M. Elliot Harris, représentant du FMI auprès de l’ONU, a reconnu que les mesures d’austérité ne semblent pas la meilleure solution pour les pays qui sont confrontés au problème de la dette souveraine, et il a précisé que ces mesures sont très souvent dictées par les marchés financiers. M. Emmanuel Nnadozie, de la CEA, a quant à lui rappelé que la réforme des institutions financières internationales est impérative, car il faut que ces institutions tiennent compte des intérêts et des voix de toutes les composantes de la communauté mondiale. Il a déclaré que c’est l’ONU qui devrait s’imposer, graduellement, comme l’instance de réglementation et de régulation de l’architecture financière internationale.

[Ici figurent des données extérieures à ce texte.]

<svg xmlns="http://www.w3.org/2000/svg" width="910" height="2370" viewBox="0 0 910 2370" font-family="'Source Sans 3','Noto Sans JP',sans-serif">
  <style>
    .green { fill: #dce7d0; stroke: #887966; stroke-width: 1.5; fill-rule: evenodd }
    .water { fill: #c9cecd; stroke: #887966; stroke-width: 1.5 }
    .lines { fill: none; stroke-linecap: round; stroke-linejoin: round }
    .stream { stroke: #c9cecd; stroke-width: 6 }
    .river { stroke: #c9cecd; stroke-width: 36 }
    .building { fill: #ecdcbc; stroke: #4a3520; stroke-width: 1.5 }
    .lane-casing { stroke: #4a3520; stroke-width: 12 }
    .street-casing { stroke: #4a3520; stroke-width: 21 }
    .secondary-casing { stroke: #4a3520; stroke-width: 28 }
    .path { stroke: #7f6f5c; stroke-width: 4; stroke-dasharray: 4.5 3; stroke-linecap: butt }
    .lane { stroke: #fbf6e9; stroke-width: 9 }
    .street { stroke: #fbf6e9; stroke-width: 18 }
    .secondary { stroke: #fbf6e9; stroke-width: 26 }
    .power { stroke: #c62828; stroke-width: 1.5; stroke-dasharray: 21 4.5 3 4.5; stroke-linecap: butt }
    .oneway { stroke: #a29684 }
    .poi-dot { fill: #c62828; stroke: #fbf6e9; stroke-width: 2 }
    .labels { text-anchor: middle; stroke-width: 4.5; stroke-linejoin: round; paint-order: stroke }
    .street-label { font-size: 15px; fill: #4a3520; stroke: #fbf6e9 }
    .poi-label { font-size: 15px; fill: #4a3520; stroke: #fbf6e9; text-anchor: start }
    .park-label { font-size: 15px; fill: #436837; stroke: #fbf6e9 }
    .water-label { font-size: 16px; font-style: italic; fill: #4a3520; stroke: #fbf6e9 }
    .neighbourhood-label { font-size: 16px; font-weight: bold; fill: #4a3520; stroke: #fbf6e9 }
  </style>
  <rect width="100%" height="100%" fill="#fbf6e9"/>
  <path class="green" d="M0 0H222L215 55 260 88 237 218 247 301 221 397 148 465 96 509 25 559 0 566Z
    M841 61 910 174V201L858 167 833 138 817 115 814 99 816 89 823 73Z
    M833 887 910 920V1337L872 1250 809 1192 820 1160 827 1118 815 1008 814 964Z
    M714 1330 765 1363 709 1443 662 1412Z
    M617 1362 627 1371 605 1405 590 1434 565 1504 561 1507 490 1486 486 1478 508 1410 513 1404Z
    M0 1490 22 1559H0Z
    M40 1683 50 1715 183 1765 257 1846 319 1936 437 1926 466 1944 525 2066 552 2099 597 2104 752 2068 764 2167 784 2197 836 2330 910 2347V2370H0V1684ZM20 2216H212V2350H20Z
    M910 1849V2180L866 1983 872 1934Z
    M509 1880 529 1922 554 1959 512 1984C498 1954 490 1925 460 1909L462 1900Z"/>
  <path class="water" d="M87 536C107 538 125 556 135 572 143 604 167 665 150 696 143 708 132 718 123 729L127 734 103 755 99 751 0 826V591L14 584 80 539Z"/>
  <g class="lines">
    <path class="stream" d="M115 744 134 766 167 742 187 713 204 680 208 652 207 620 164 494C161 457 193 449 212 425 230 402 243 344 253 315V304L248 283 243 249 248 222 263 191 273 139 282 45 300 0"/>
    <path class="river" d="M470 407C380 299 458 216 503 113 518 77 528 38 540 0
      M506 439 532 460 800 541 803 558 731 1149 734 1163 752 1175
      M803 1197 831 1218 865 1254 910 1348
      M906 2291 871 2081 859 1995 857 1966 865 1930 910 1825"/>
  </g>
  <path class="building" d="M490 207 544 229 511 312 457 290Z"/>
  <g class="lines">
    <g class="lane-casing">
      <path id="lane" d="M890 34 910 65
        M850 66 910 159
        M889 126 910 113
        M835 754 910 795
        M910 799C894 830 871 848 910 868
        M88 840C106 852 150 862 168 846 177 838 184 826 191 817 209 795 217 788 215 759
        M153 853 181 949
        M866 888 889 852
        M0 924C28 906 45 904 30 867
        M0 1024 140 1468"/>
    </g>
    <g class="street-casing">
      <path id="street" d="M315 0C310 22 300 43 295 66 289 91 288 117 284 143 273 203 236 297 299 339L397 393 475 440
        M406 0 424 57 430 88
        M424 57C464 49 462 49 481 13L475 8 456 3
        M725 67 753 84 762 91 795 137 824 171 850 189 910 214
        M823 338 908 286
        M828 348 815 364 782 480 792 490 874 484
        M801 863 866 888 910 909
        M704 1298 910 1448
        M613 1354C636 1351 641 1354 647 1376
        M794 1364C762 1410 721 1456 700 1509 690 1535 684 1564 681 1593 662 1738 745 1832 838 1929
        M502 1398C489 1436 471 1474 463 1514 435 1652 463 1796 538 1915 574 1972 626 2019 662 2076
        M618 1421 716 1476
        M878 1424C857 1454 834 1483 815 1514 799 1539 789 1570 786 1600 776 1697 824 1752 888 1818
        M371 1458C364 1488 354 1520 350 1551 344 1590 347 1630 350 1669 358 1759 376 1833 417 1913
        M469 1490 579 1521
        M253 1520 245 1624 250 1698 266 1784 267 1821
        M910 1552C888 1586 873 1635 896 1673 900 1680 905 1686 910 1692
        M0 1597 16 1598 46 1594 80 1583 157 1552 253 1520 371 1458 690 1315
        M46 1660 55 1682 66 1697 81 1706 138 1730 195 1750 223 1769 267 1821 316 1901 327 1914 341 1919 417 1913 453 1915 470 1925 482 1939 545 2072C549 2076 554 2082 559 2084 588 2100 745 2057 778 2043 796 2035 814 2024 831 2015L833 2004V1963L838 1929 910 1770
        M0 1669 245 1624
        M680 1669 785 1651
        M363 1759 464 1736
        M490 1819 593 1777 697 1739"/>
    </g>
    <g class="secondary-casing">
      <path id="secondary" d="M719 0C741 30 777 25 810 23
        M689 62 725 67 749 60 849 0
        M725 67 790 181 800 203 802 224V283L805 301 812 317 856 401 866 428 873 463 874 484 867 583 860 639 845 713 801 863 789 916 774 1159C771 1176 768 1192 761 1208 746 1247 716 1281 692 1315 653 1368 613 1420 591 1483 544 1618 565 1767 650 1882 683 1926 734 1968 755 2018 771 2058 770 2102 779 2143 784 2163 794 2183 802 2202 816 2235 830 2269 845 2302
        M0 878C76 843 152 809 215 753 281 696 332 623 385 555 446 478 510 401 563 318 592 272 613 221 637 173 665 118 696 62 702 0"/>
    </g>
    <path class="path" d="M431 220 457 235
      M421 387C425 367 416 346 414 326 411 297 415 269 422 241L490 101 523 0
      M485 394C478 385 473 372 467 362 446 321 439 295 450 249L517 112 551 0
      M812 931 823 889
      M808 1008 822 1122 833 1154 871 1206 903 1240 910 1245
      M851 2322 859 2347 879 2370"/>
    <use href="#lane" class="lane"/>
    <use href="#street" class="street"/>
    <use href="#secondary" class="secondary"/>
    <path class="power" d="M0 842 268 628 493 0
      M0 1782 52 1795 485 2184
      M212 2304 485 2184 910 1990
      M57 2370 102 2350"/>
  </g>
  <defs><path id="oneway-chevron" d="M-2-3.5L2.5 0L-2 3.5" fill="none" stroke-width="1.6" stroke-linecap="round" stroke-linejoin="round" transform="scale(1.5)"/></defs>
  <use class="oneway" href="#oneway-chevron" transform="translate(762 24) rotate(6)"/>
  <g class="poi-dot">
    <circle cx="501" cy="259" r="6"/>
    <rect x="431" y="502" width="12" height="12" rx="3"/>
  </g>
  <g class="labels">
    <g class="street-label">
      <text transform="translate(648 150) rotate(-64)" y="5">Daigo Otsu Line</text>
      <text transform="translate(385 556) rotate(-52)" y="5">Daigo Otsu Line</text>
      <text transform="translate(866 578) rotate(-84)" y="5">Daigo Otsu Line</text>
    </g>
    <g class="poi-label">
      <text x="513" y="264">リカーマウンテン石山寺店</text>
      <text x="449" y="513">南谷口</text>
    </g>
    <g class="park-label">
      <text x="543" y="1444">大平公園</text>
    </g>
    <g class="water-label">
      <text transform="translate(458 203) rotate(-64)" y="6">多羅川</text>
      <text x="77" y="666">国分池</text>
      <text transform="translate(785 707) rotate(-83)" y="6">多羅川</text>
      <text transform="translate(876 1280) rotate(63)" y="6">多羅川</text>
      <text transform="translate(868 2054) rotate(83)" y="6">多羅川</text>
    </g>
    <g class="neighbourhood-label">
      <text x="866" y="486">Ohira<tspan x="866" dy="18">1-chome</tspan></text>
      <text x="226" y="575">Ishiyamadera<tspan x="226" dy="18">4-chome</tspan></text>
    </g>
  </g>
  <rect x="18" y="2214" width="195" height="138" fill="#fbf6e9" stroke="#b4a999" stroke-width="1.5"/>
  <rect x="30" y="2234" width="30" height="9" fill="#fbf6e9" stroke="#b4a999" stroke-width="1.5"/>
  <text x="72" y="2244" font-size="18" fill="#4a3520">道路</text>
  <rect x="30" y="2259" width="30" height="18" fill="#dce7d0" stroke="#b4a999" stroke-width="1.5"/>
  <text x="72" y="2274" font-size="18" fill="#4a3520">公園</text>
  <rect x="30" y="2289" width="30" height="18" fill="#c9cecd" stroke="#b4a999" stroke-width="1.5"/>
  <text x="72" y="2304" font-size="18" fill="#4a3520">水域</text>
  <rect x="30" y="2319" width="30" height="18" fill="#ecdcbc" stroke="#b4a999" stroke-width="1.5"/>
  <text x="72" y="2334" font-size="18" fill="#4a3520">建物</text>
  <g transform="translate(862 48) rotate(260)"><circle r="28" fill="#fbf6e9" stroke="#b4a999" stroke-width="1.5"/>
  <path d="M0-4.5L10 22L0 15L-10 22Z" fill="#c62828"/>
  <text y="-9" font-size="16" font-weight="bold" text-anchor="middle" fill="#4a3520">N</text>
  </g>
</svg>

Table ronde 2 : « Les incidences de la crise financière et économique mondiale sur les investissements étrangers directs et les autres flux financiers privés, sur la dette extérieure et sur le commerce international »

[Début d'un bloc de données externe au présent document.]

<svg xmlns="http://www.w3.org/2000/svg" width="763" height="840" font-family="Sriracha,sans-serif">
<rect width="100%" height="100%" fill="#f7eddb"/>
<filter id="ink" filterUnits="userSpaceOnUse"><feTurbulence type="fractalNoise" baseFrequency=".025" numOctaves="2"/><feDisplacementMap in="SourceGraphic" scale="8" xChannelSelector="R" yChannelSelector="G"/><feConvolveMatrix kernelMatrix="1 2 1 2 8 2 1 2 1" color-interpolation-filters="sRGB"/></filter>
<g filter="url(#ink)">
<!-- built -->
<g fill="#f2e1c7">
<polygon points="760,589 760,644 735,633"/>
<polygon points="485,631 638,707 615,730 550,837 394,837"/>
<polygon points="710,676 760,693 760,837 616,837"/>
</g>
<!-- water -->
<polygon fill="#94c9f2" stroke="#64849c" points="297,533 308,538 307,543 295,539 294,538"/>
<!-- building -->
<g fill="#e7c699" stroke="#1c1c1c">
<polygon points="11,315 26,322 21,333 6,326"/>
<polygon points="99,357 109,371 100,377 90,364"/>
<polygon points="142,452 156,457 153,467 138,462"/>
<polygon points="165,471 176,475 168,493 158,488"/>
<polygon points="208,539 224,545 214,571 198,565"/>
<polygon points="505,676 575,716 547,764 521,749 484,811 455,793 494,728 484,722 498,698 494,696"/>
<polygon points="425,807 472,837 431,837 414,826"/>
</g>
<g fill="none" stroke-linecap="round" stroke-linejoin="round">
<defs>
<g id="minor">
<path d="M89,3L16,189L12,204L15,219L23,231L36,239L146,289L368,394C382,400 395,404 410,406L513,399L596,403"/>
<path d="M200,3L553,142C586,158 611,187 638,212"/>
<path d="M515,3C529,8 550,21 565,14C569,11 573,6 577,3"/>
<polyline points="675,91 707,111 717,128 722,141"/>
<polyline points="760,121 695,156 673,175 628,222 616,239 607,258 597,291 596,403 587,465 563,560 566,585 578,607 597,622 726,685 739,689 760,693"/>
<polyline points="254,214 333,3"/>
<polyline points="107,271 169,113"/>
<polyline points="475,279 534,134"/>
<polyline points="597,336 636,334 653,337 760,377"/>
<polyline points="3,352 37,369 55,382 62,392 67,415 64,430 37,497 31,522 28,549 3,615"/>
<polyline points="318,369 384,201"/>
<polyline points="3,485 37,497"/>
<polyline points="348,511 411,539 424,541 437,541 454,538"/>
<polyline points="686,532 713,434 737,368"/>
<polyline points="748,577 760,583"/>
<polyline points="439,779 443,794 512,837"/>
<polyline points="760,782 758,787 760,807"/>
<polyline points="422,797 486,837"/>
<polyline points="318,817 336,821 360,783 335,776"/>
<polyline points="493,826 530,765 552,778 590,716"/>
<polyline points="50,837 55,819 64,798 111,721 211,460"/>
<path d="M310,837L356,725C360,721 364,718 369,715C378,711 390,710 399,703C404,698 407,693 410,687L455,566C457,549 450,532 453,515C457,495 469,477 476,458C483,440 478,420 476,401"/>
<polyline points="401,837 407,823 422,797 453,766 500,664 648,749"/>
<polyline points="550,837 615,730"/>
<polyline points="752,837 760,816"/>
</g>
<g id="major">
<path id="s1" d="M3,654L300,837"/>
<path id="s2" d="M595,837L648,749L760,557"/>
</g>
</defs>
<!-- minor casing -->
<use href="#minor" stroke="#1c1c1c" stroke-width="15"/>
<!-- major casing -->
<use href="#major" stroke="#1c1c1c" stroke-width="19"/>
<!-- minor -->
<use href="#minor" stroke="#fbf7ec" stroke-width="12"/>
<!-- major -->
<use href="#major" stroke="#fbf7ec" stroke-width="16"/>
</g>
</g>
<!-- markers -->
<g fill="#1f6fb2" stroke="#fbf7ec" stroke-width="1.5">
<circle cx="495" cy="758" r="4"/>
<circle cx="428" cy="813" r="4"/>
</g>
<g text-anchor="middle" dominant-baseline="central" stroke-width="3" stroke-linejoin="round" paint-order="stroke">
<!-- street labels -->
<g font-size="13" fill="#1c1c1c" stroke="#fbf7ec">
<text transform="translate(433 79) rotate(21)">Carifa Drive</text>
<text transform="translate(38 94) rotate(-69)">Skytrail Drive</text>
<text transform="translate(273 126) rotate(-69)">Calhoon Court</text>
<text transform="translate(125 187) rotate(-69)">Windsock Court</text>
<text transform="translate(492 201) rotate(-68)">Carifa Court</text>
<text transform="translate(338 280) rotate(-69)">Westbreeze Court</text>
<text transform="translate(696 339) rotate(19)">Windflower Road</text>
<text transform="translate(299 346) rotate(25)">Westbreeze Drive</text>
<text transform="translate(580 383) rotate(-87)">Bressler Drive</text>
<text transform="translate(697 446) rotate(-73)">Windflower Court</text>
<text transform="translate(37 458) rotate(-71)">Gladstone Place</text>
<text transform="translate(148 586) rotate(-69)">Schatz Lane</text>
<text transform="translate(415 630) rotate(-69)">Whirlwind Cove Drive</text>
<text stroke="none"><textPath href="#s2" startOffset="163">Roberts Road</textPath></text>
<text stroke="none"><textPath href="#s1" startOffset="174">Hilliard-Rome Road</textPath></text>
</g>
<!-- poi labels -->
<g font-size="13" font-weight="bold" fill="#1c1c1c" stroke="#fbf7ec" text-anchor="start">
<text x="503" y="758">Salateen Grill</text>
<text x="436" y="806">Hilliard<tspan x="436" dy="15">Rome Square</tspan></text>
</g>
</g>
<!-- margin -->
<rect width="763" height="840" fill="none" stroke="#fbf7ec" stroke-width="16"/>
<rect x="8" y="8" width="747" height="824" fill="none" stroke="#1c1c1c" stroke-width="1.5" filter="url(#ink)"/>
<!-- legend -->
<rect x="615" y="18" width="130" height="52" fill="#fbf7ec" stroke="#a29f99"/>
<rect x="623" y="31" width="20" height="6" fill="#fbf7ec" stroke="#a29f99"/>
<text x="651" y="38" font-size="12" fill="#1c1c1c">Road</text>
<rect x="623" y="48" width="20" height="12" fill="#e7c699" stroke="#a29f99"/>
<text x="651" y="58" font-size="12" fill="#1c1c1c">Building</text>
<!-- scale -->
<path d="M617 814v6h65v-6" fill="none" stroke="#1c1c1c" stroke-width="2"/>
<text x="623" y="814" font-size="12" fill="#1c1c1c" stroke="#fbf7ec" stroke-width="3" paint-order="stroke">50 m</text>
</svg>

Cette deuxième table ronde qui, à l’instar des deux autres, se tenait parallèlement au débat plénier du cinquième Dialogue de haut niveau de l’Assemblée générale sur le financement du développement a été l’occasion de faire un état des lieux de l’impact de la crise financière et économique mondiale. Outre le constat de la baisse des flux de capitaux liée à la crise de 2008, cet échange a été l’occasion de mettre l’accent sur la qualité de l’aide au développement en général et de l’investissement étranger direct (IED) en particulier et de la nécessité de mettre en place des politiques publiques encourageant des investissements productifs et la diversification des capacités de production. La crise actuelle, qui a en sept mois entraîné une chute de 42% des activités commerciales au niveau mondial, a montré la nécessité de reformer le système financier international et de mieux réguler et surveiller la circulation illicite de certains capitaux qui font défaut aujourd’hui pour faire face à la crise de la dette, ont relevé certains intervenants. En outre, dans un contexte marqué par les effets de la spéculation, des délégations et des experts se sont inquiétés de la part croissante des capitaux volatiles –portefeuilles d’investissement– qui menacent la stabilité macroéconomique. L’impact des actions prises par les gouvernements est limité, voire quelquefois contreproductif, en l’absence d’un cadre de régulation, a-t-il constaté. Les intervenants ont aussi débattu de l’évaluation des marges de manœuvre fiscales, de la mise en place de politiques de gestion de la dette, et du potentiel de la coopération Sud-Sud pour stimuler la croissance et la réalisation des Objectifs du Millénaire pour le développement.
Présidée, par M. Lazarous Kapambwe, Représentant permanent de la Zambie, cette table ronde a été ouverte par des exposés liminaires de M. Lawrence Goodman, Président du Centre de la stabilité; M. Daniel Titelman, Directeur de la Division du financement du développement de la Commission économique pour l’Amérique latine et les Caraïbes (CEPALC-ONU); et M. Michael Clark, Conseiller interrégional de la Conférence des Nations Unies sur le commerce et le développement (CNUCED).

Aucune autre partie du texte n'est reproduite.